Se, oltre tutto, l’impianto accusatorio ha un senso, se, cioè, i colpevoli sono i due detenuti, che hanno agito senza movente, quasi per giuoco, chi mai dovrebbe intimidire i testimoni ? Ma, si dirà, eppure quelle persone ricevono minacce. E grazie, dico io, i loro volti, i loro nomi, le loro storie sono ogni giorno in televisione, ed ogni giorno ci viene comunicato che ricevono minacce, già questo è un meccanismo che crea ulteriori minacce, di mitomani e squilibrati vari. Se, al contrario, le minacce fossero reali e pericolose, allora vorrebbe dire che essi vengono minacciati non affinché cambino versione, smettendo di accusare i due detenuti, ma affinché non la cambino, continuando ad accusare i due. Come dire che il vero od i veri colpevoli sono ancora in circolazione.

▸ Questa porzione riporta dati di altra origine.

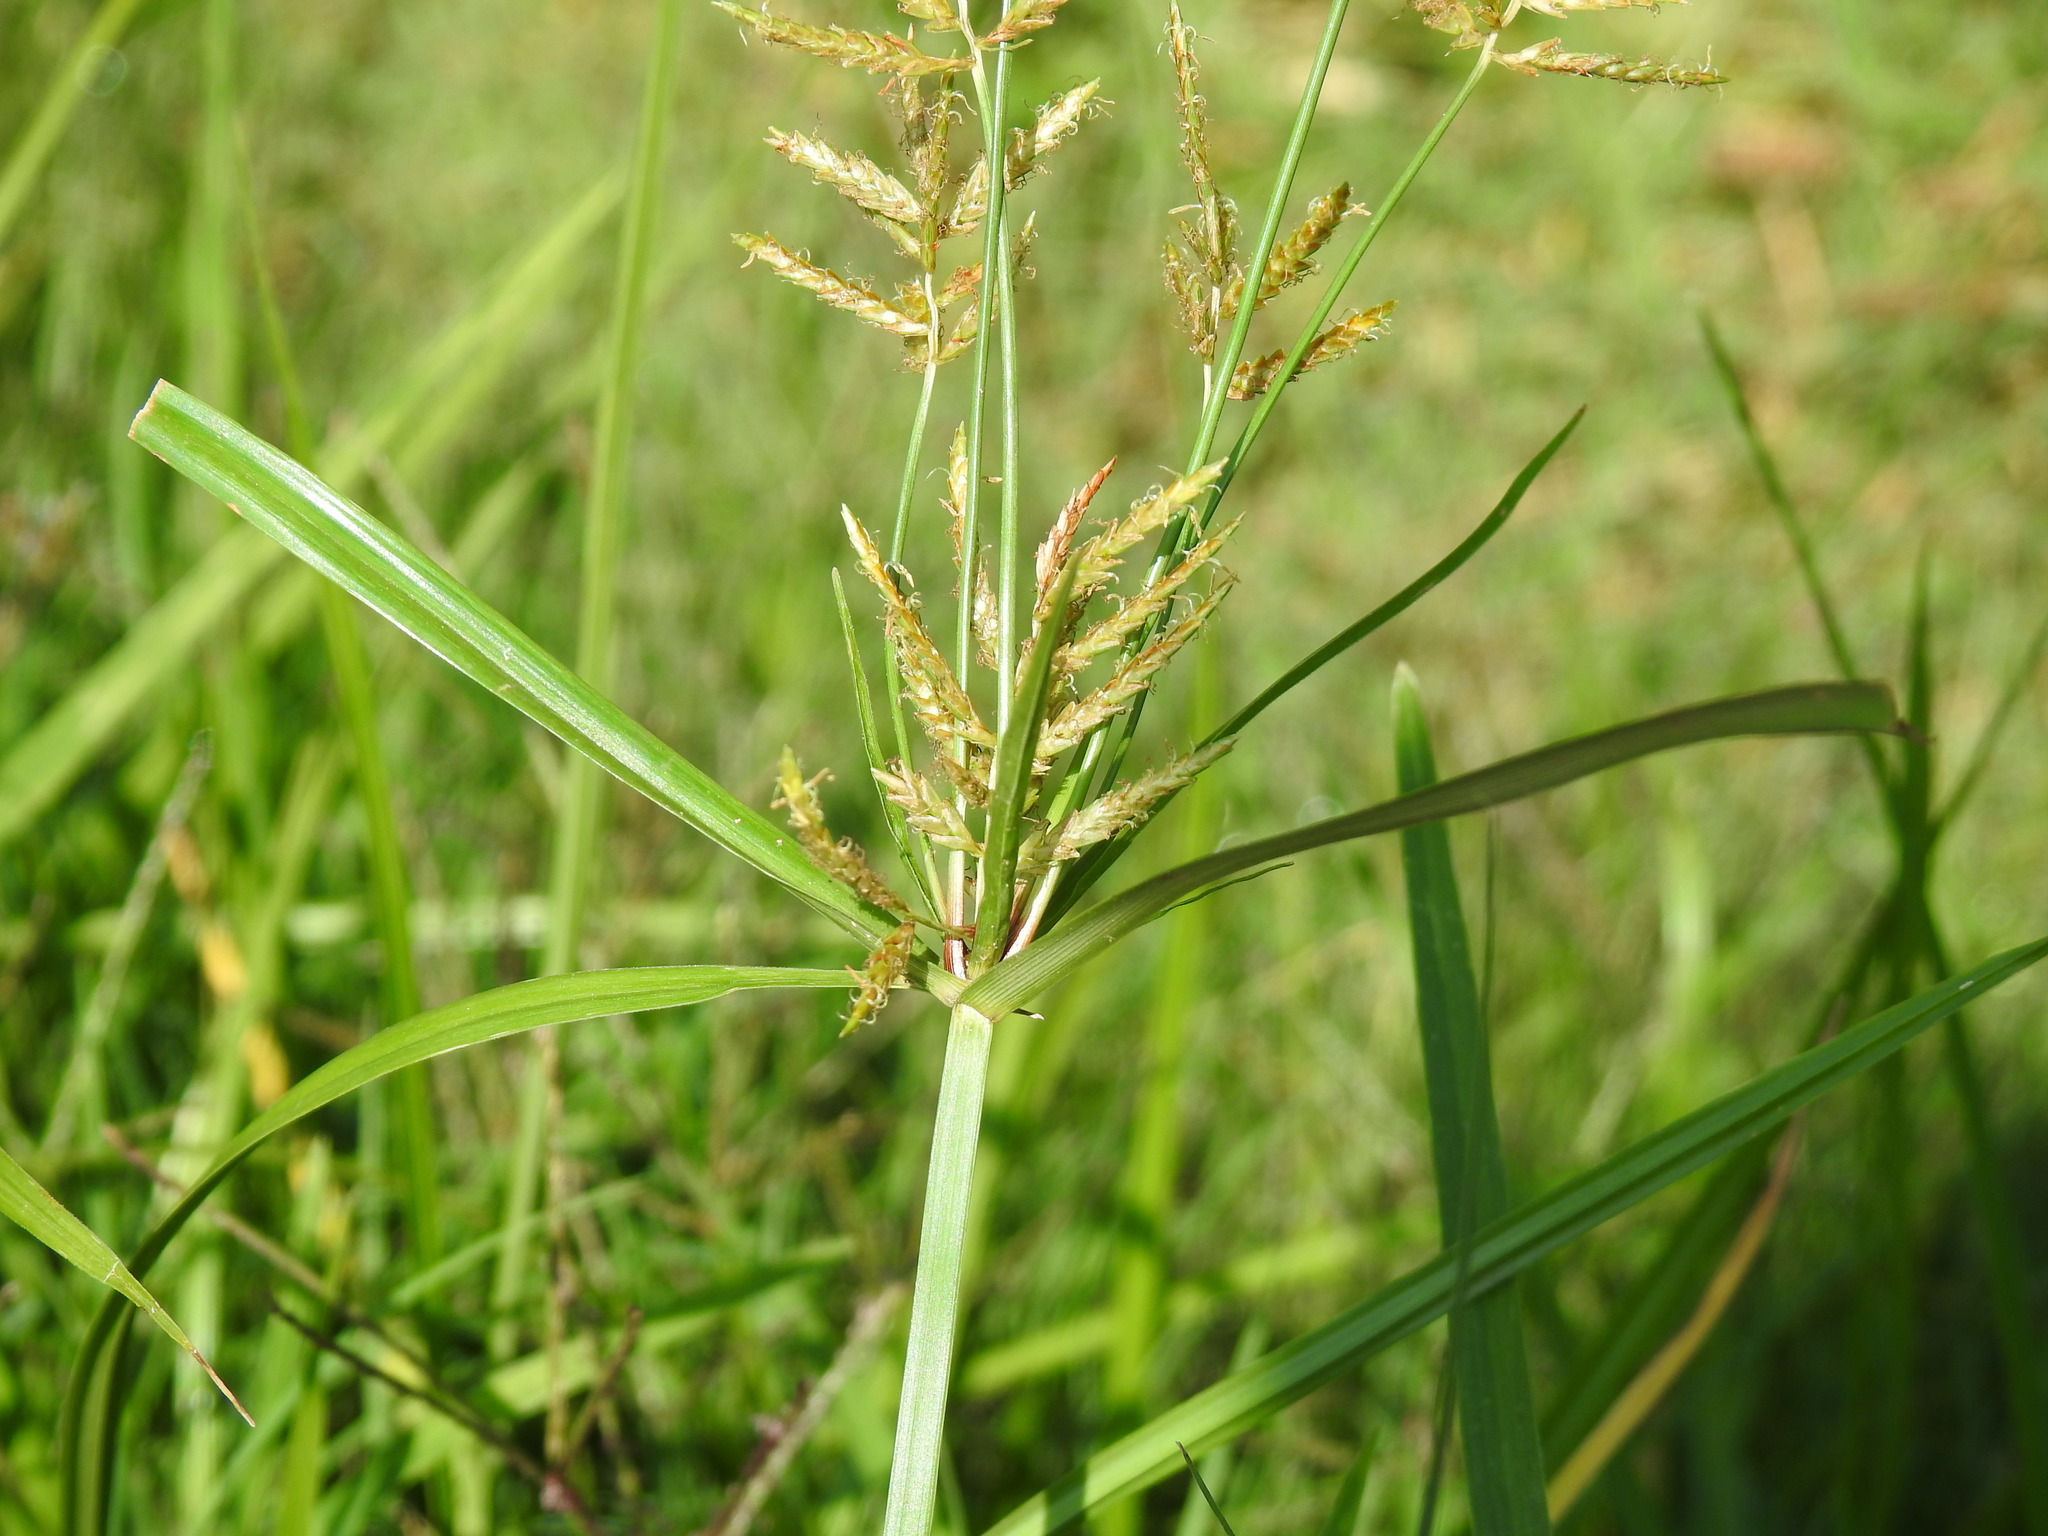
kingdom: Plantae
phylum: Tracheophyta
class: Liliopsida
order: Poales
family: Cyperaceae
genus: Cyperus
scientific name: Cyperus esculentus
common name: Yellow nutsedge
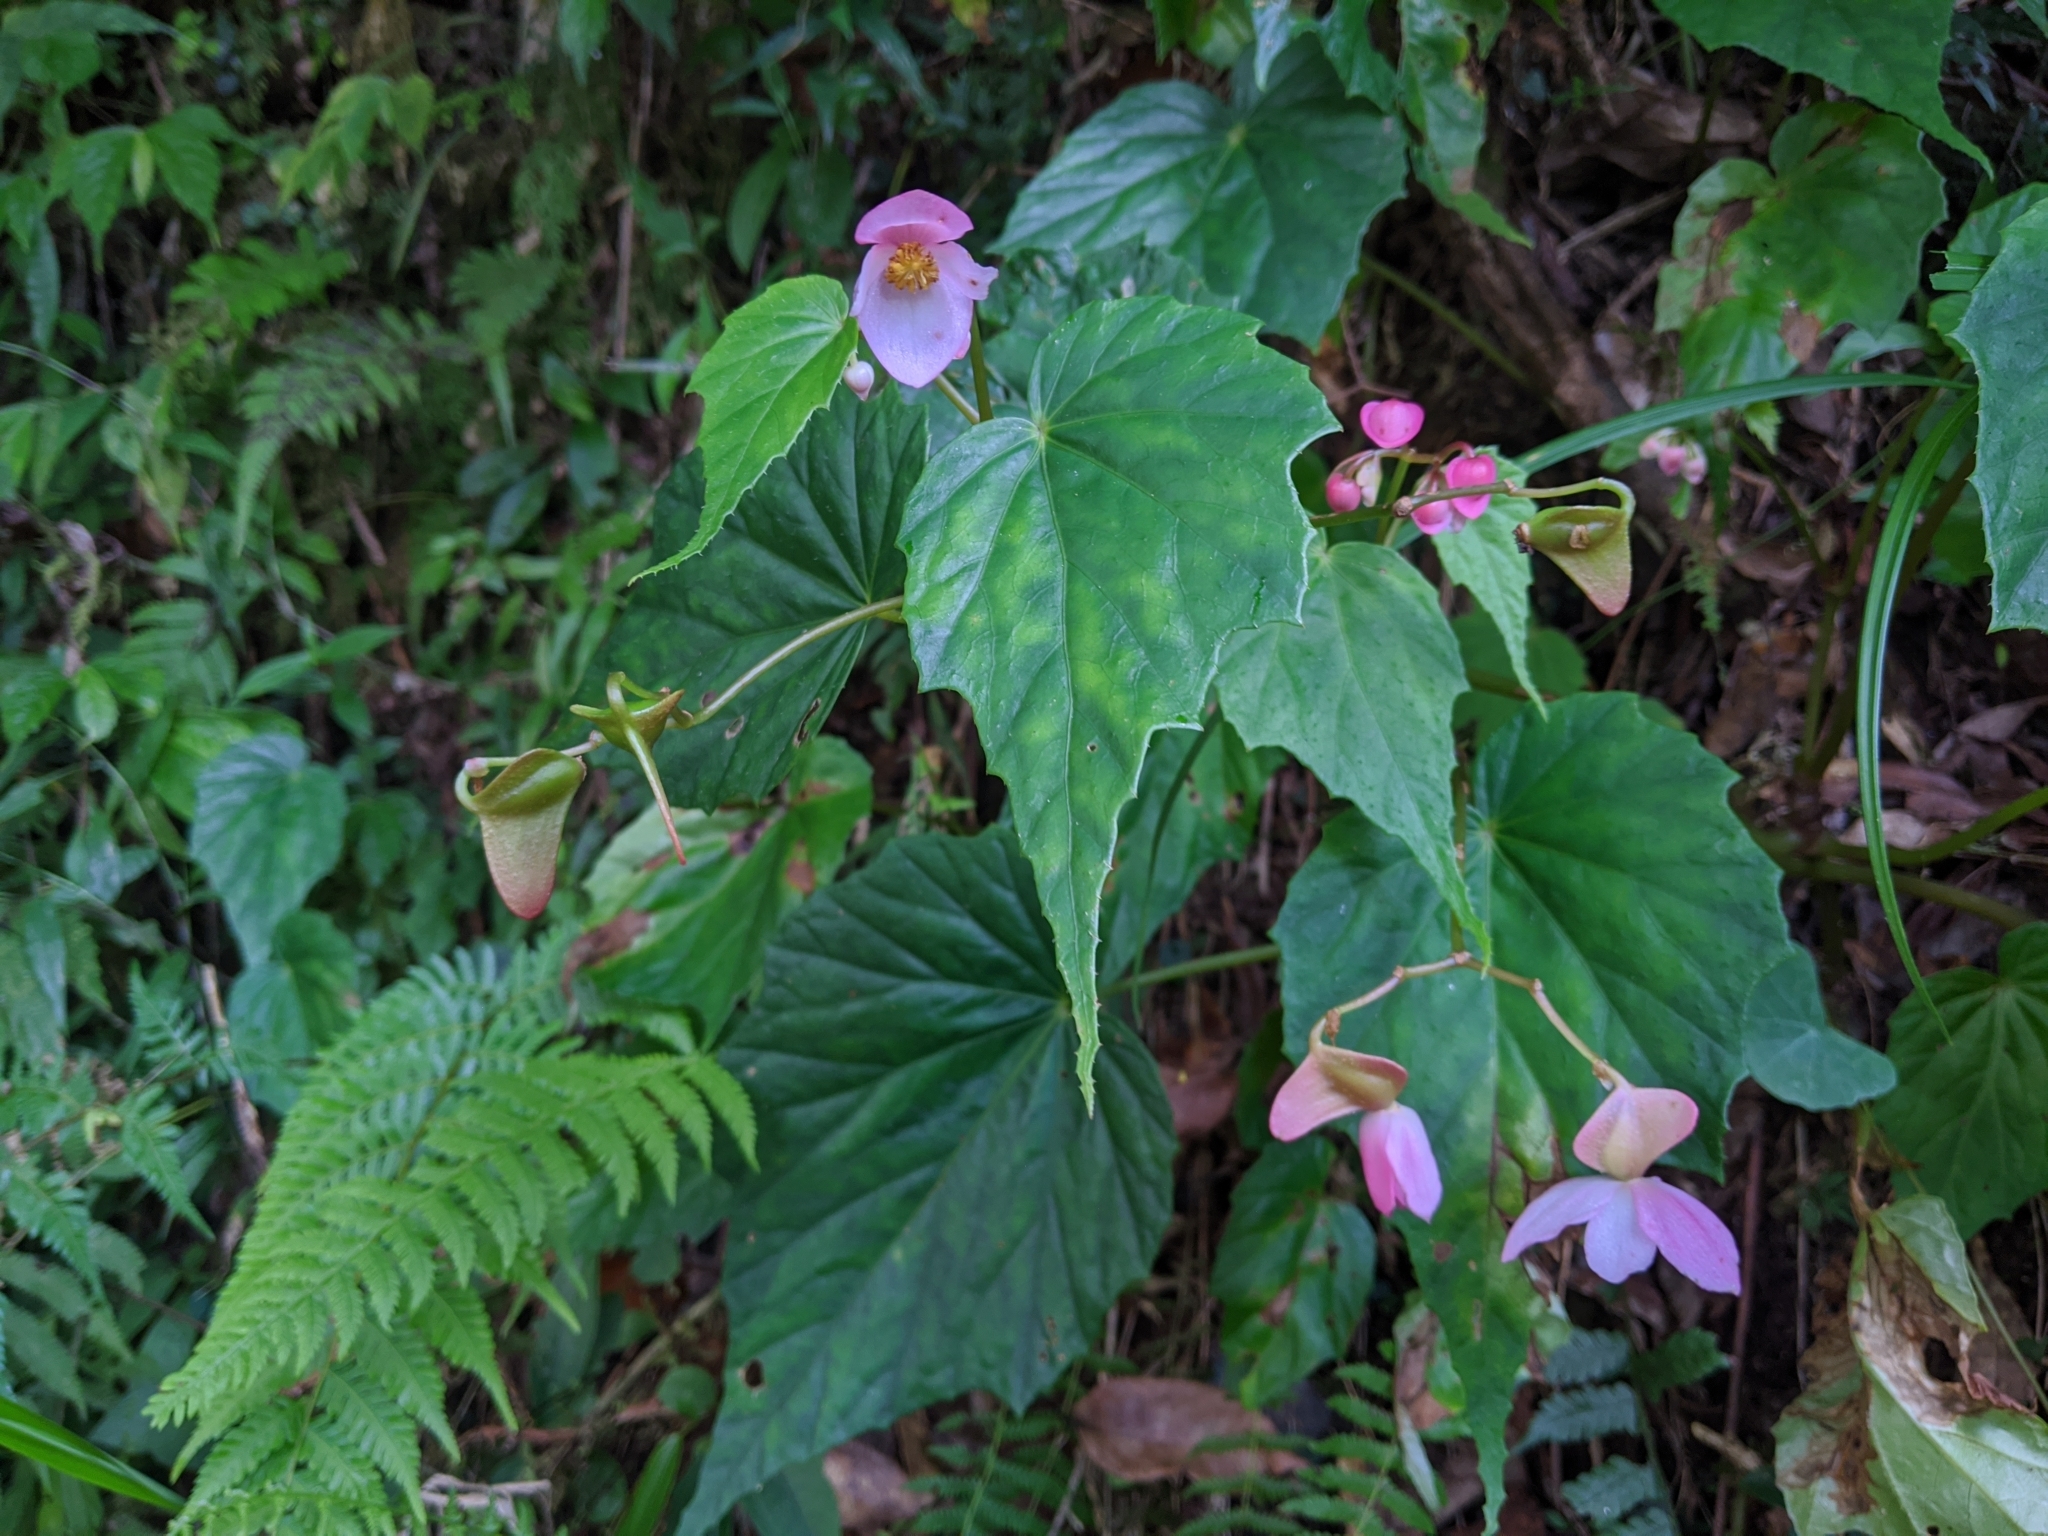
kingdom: Plantae
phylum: Tracheophyta
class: Magnoliopsida
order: Cucurbitales
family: Begoniaceae
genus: Begonia
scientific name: Begonia formosana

Comunque, quei due assistenti, che le leggi ci impongono di considerare innocenti, sono ancora detenuti, la polizia giudiziaria continua a frugare fra le loro carte personali, e quelle carte finiscono direttamente sui giornali. Cos’è questa, se non una gigantesca attività di inquinamento delle prove? E chi ne è protagonista, se non la pubblica accusa?

Il protrarsi di questa situazione, e di questa attività, è un’offesa al paese civile, ed un’offesa ai principi che reggono il nostro sistema sociale. Questo occorre dirlo e gridarlo. Non ce la sentiamo, e non vogliamo scommettere sulla colpevolezza o sull’innocenza di nessuno. Ma sentiamo il dovere di avvertire che, così, si uccide il diritto. E con un movente miserabile.